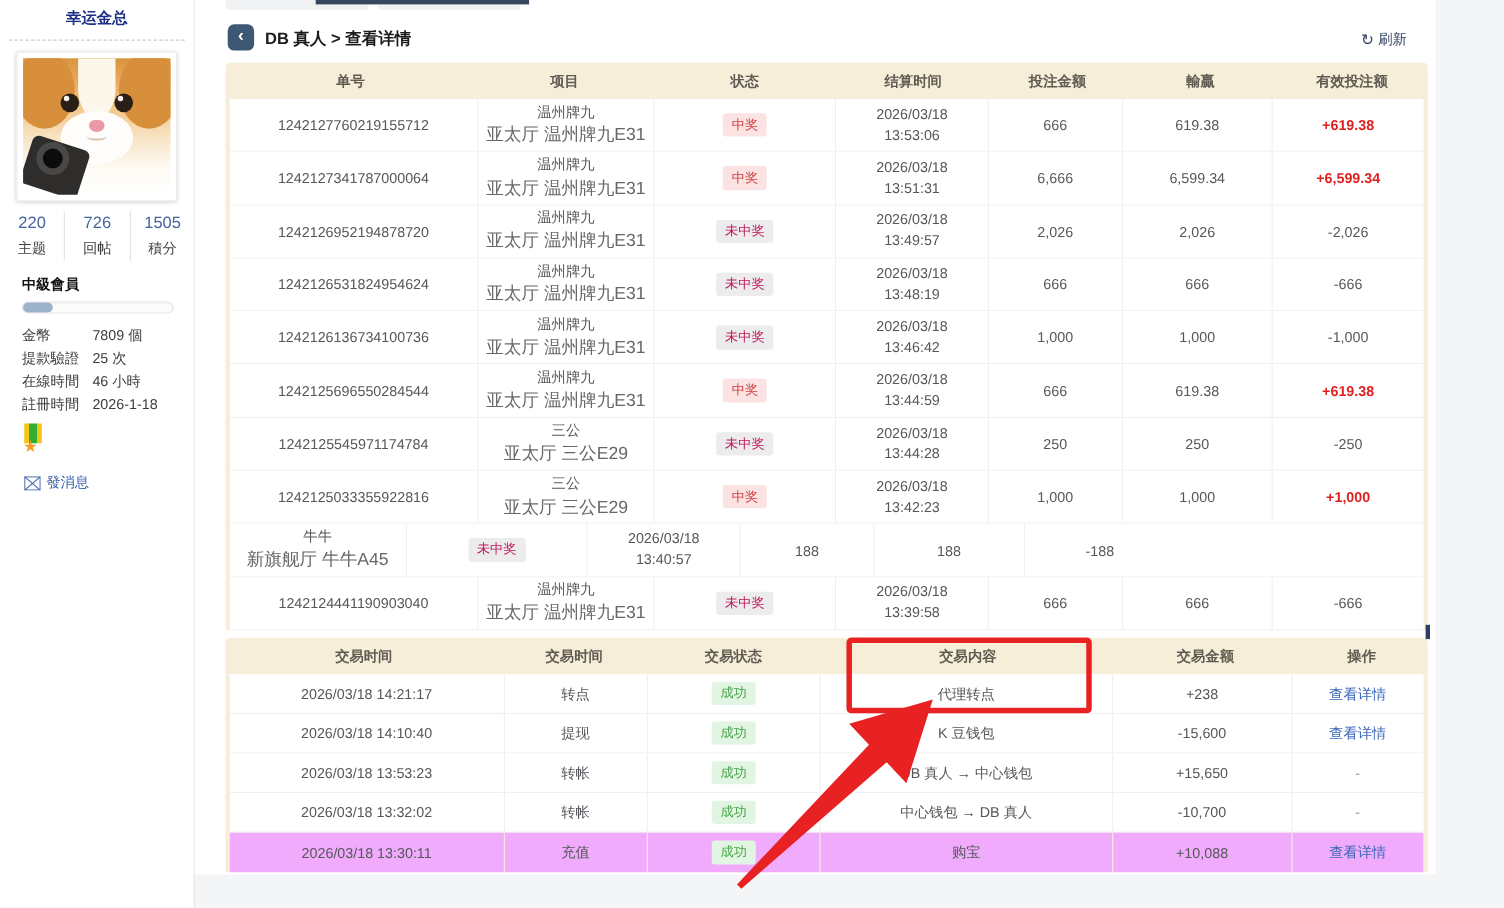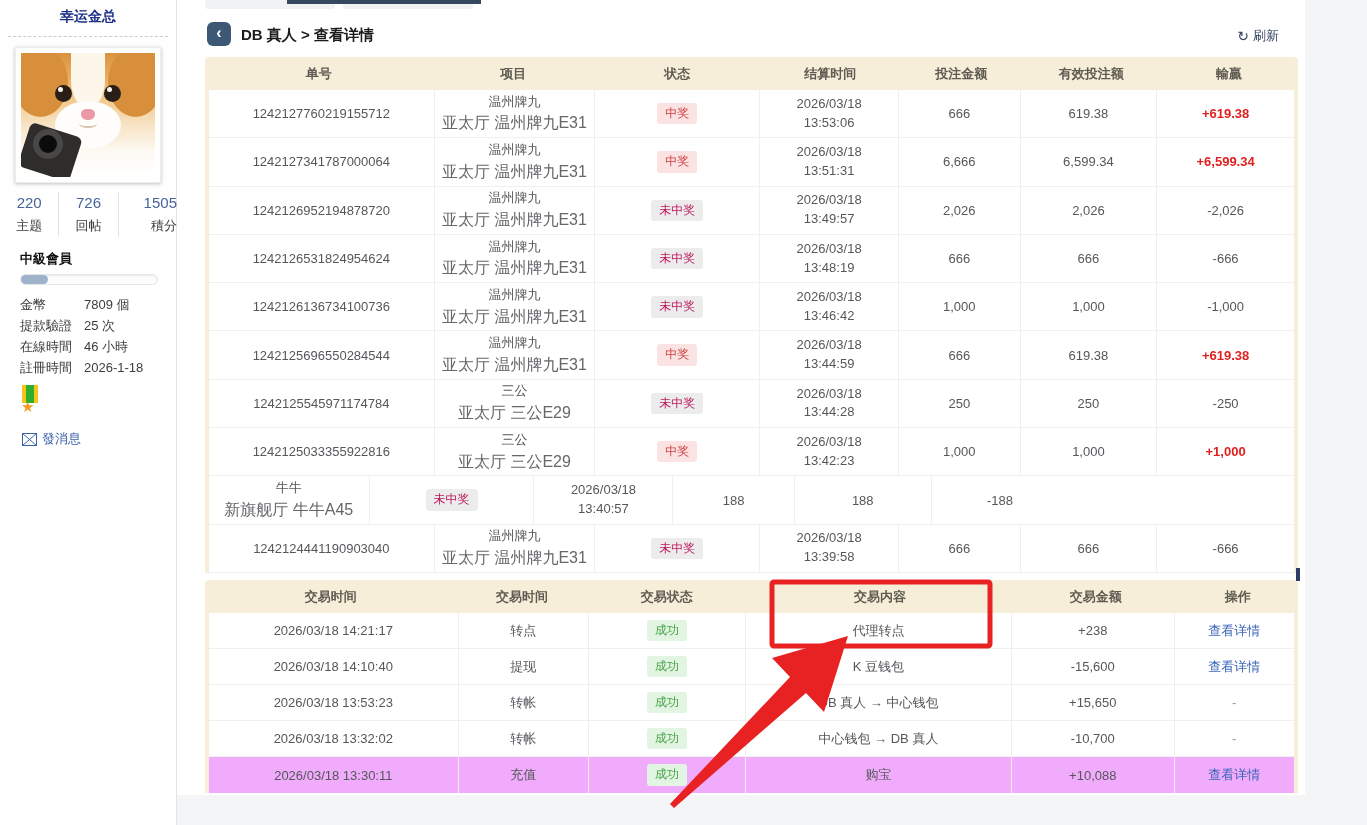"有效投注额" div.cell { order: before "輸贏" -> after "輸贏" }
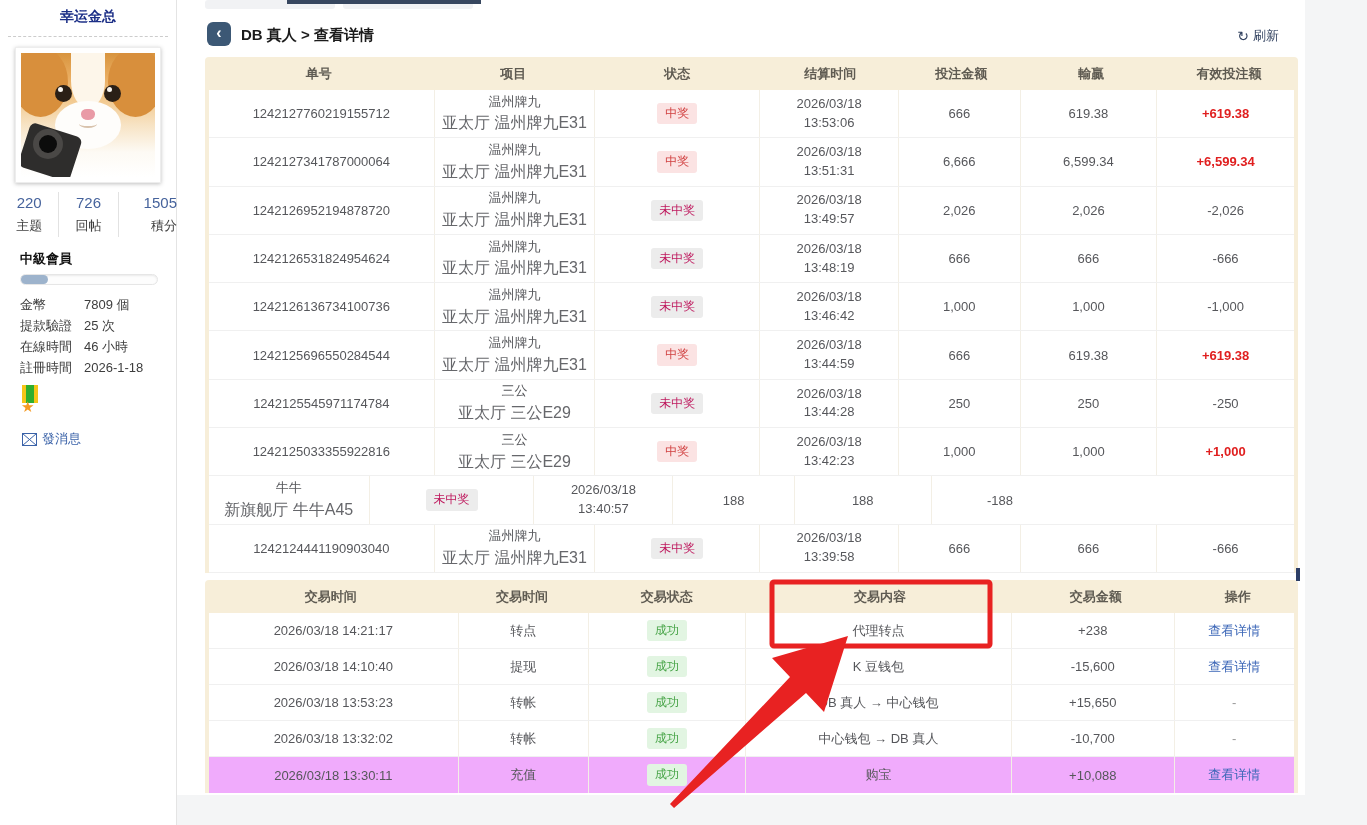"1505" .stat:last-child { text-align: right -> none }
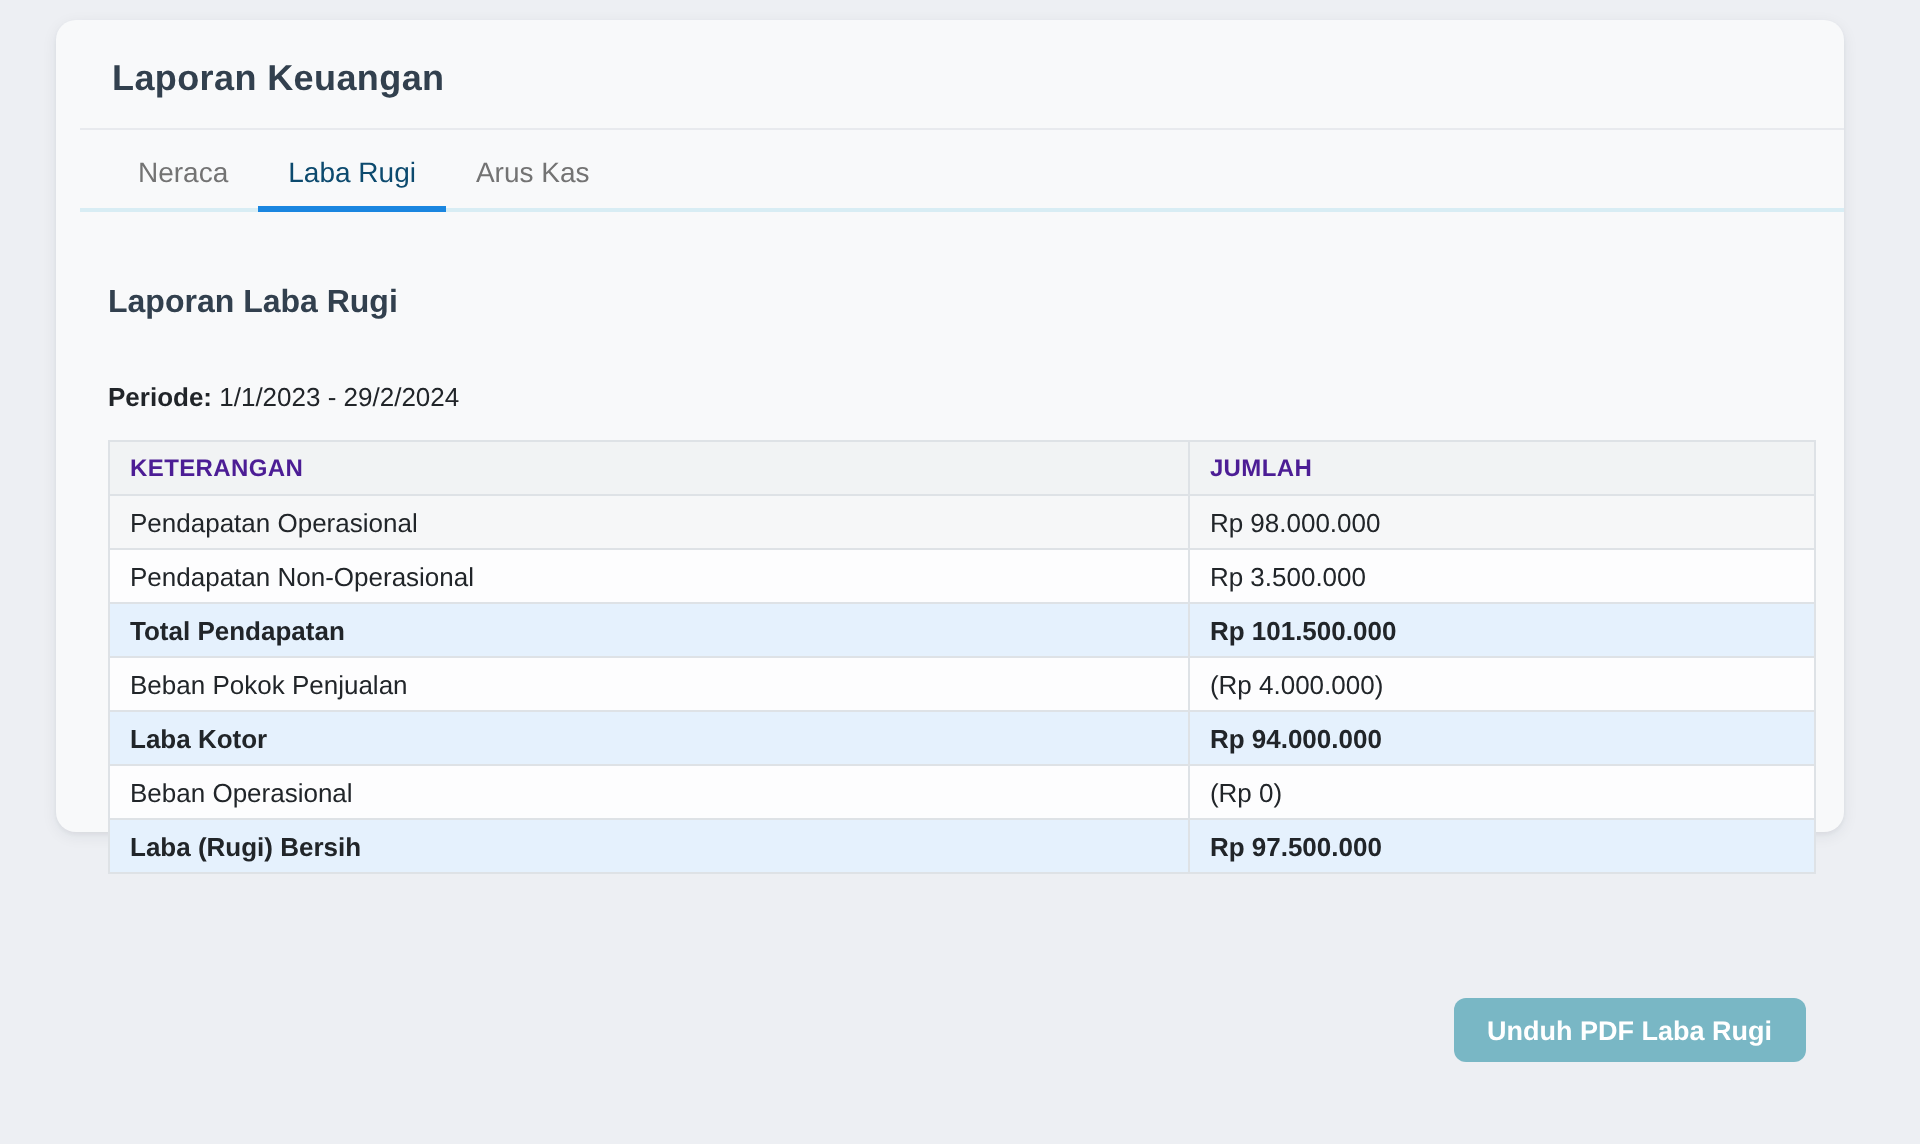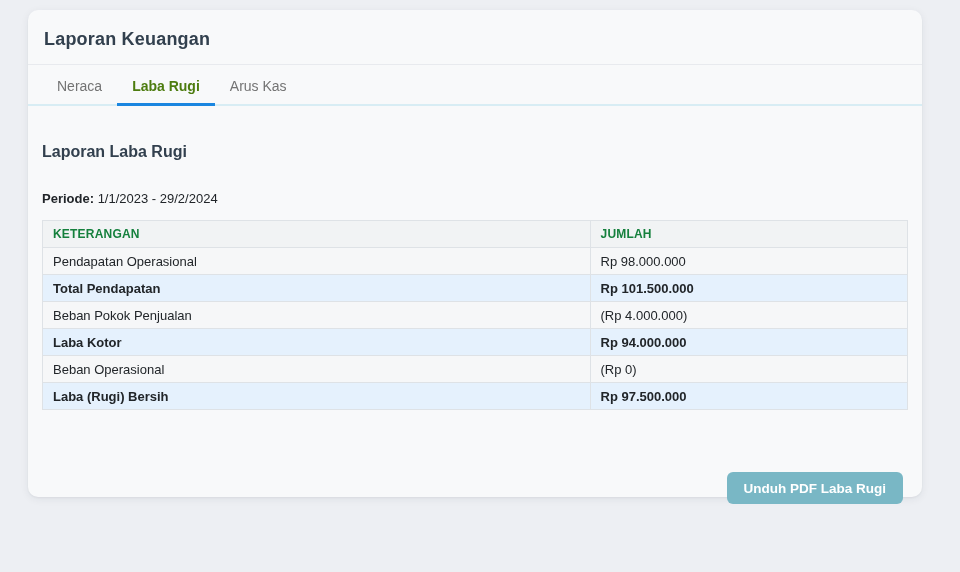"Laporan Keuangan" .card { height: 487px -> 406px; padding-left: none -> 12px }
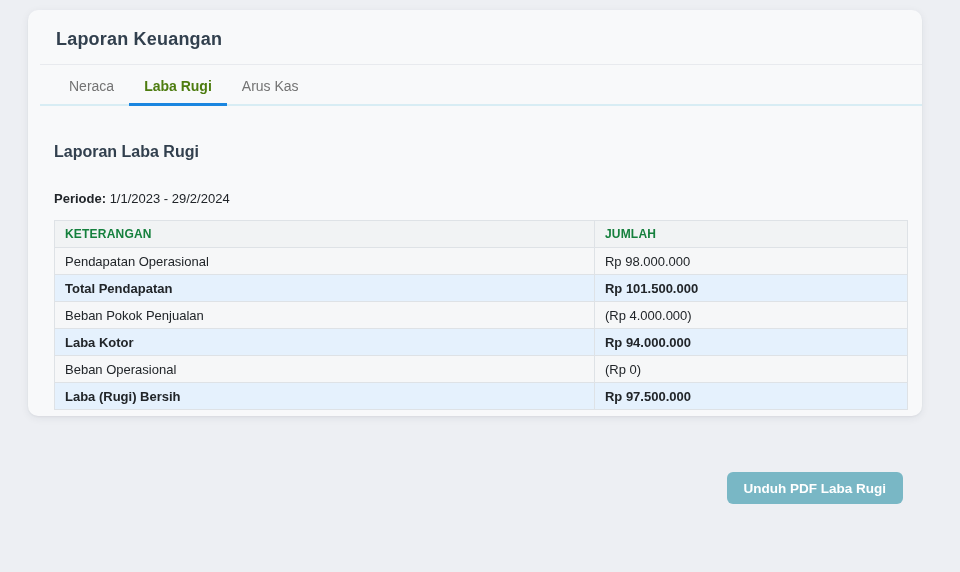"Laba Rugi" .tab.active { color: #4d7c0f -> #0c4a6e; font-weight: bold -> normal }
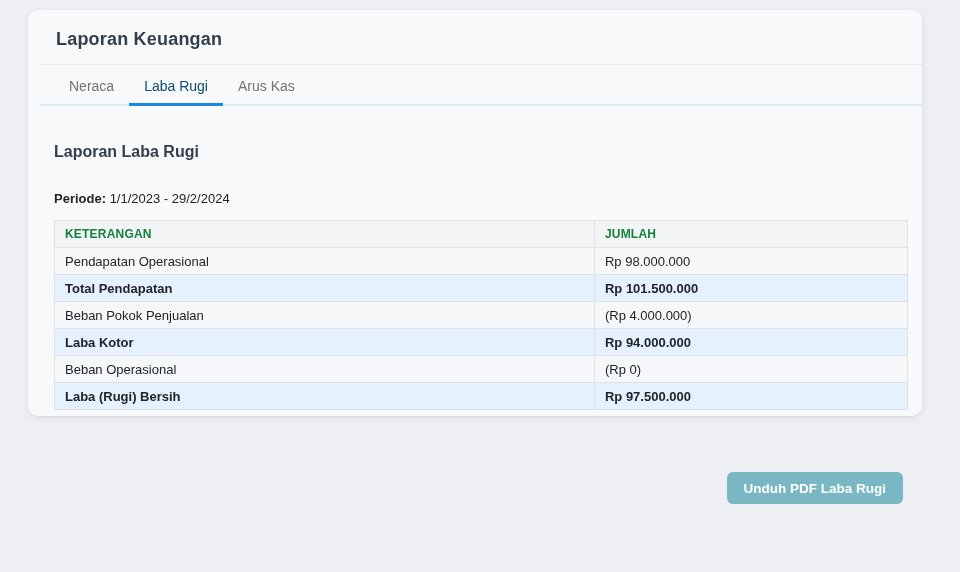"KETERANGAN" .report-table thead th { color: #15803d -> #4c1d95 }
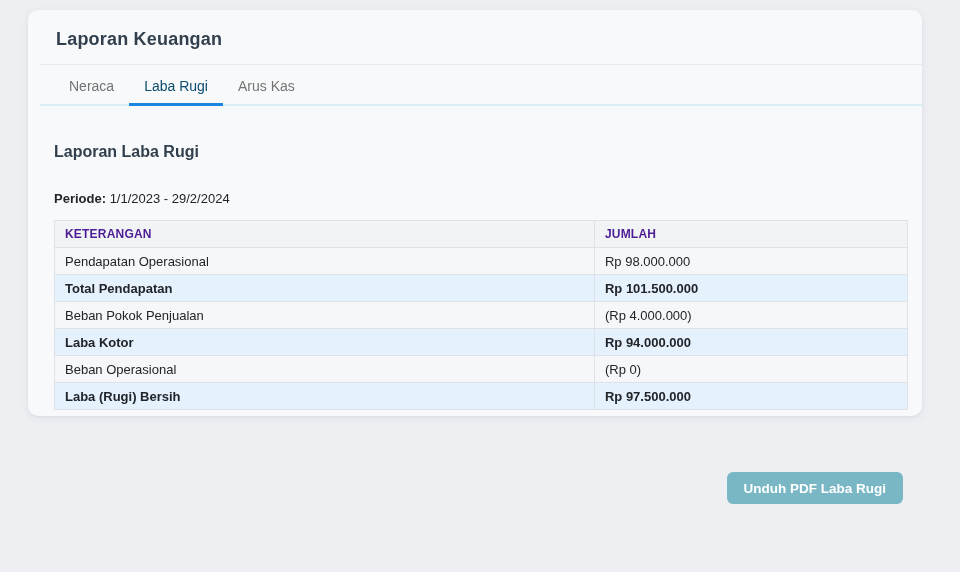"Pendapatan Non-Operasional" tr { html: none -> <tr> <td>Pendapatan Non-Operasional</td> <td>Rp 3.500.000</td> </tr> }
- - - -
**REQUEST:**
Any picture among the entries must be skipped; copy all else exactly.

**EXERCISE SOLUTION:**
"有效投注额" div.cell { order: before "輸贏" -> after "輸贏" }
"1505" .stat:last-child { text-align: right -> none }
"Laporan Keuangan" .card { height: 487px -> 406px; padding-left: none -> 12px }
"Laba Rugi" .tab.active { color: #4d7c0f -> #0c4a6e; font-weight: bold -> normal }
"KETERANGAN" .report-table thead th { color: #15803d -> #4c1d95 }
"Pendapatan Non-Operasional" tr { html: none -> <tr> <td>Pendapatan Non-Operasional</td> <td>Rp 3.500.000</td> </tr> }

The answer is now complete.